THE FOLLOWING IS TAKEN FROM
THE TOUR GUIDEBOOK
CONDUCTED October 11-12,2008
This classic Foursquare home was built in 1904-1905 for Thomas and Agnes Grim. As co-owner of Grim-Ganahl Lumber, Grim could afford the finest of building materials, and that is apparent with a visit to the home.
The Grims raised two daughters in the home, and remained there for their lives. The daughters sold the home to Dr. Catherine Mary Margaret O’Brien and her brother Gerald.
The house was originally located at Lincoln Avenue and Melrose Street, and was eventually acquired by the City and used for Neighborhood Preservation Department offices for years before being moved to its present location on Vintage Lane, where it sits among neighbors that have also been relocated.
Previous owners Ron and BettyJack Waltz began the restoration, but were unable to move into the house.
The home was recently purchased by sisters Carol and Helen Garner.

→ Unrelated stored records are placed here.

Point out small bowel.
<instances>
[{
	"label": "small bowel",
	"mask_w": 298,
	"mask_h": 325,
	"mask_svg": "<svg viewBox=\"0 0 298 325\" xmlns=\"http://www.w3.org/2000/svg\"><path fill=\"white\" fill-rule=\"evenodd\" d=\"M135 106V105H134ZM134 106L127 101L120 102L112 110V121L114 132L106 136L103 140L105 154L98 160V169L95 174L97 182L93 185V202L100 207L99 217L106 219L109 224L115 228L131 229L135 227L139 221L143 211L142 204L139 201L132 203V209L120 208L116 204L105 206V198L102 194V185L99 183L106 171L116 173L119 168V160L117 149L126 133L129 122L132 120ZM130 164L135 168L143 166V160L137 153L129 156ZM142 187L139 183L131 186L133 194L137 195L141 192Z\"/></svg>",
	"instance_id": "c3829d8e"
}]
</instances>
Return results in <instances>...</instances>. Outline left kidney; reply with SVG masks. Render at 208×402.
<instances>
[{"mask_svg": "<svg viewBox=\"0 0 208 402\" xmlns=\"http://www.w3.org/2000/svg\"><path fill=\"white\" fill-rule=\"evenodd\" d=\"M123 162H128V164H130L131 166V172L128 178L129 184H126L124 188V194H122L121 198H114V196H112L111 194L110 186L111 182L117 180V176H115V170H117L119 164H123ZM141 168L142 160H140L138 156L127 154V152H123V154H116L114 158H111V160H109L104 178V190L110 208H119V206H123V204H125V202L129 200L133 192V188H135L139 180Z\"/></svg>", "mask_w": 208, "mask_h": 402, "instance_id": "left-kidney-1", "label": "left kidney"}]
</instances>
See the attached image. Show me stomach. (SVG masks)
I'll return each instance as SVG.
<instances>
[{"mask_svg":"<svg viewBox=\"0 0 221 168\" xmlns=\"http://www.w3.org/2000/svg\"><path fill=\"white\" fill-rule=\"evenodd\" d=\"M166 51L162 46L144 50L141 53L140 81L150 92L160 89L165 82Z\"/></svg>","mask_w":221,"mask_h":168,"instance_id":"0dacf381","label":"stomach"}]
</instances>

The Garners are serial restorers, having completed multiple “old house rescues” in the Anaheim Colony, with this being their largest project so far. The Garners were recipients of the 2008 Margaret Atkins memorial Preservation Award from the Anaheim Historical Society, presented at our annual banquet.
The Grim House is open for the tour as a “hard hat” house,
encouraging other homeowners in mid-project. We see the
“before and during” at this year’s tour, and hopefully we will be
invited back to see the “after” in the future.
This Queen Anne Victorian was built for John H. Clabaugh and his wife Julia in 1889. John worked as the city’s railroad agent and station master.
At the time, the home was the only residence structure on the block, its only neighbor was the elegant Hotel Del Campo across the street, which later made way for smaller residential development.
The three bedroom home was a busy place, providing shelter for John, Julia, and their children, Elise, Roy, Ernest, Lillian, Rose, Henry, Ada, and Julia’s sister Emma, a dressmaker.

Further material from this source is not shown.